Underbelly Bristo Square
August 1-26 (17.15)
Ian Smith is man on the rise. Last year, at the fourth time of asking, he won the ‘People’s Champion’ Amused Moose Comedy Award, & its dead easy to see why. He’s a good ol’ laid back northern lad, y’see, which makes him naturally salt-of-the-earthy, & he’s a proper funny un’, n’all! Goole’s own comedy gyrfalcon welcomes us all into his nest of familial friendliness. He’s the kinda guy you want to get blasted with & play Risk; he’s like an ubernerd, but the one who gets all the fit chicks & the best drugs. Three weeks into the Fringe, & five minutes into watching this refreshingly funny comedian, I felt like I was back at the beginning of August, highly excited that all these talented people had come to my city to perform, & up for a reyt laugh.

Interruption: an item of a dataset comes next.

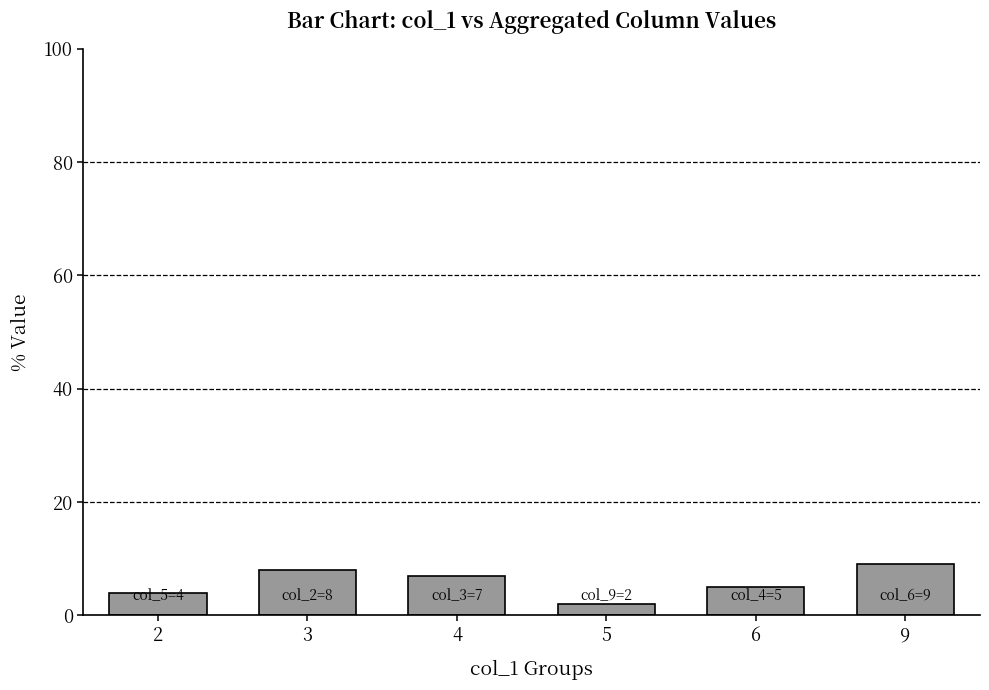

What is the difference between the maximum and minimum values?

7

Spending an hour with Smith allows us to penetrate our world via the distorted mirror of his imagination as he powerpoints & gabbles his way thro’ Craft. Like an industrious waterfall he rarely pauses for air, while his material is of the obscurer, kitschy type – the War of the Worlds brass band segment for example – & the stuff he gets up to near to, & at the, end is off the scale.

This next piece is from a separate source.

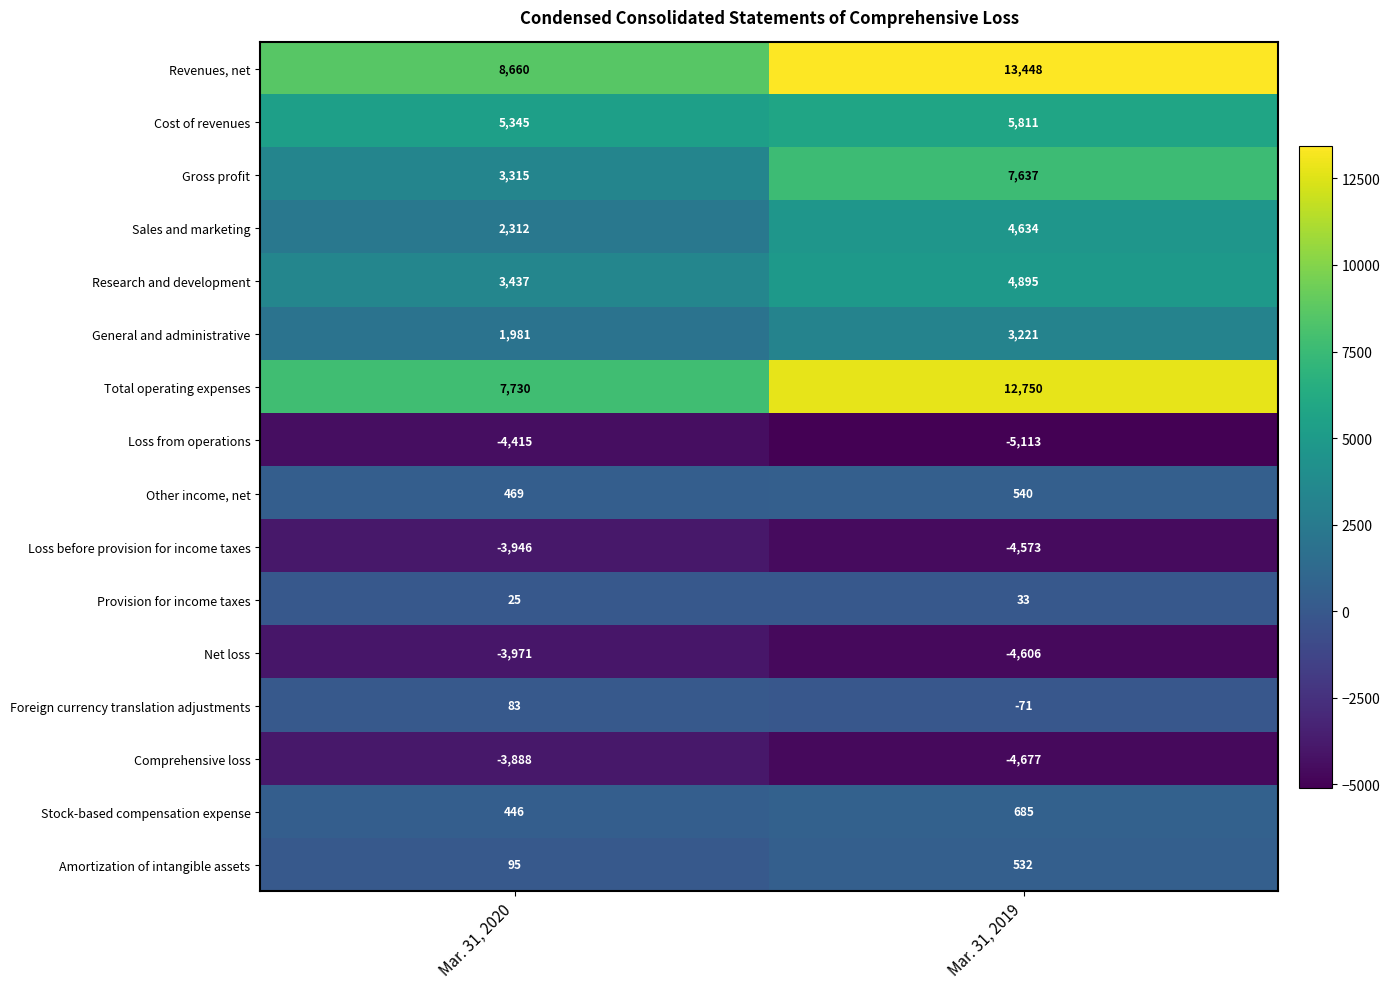

What is the difference between the highest and lowest values at Mar. 31, 2019?

18561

About half-way through Craft we reach the raison d’etre of his 2018 show – the ancient Japanese art of origami, which Smith very shrewdly tell us, via wikipedia, ‘followed on from the invention of paper.’ This is a really welcome & integral part of the adventure – it never feels contrived – as are the hilarious subliminal messages which Smith slips in from time to time.
Sticking with the Japanese theme, Smith even found comedy in haiku, which reminded me of one of Basho’s classics, ‘Furu ike yakawa / zu tobikomumizu no oto,’ which translates something like, ‘Old pond — frog jumps in — sound of water.‘ Thus, in this instance, Ian Smith is the frog who has – like a comedy cannonball blasted out from the origami boom – leapt into the antique pond that is the world of Fringe comedy, where he is definitely making a noisy splash.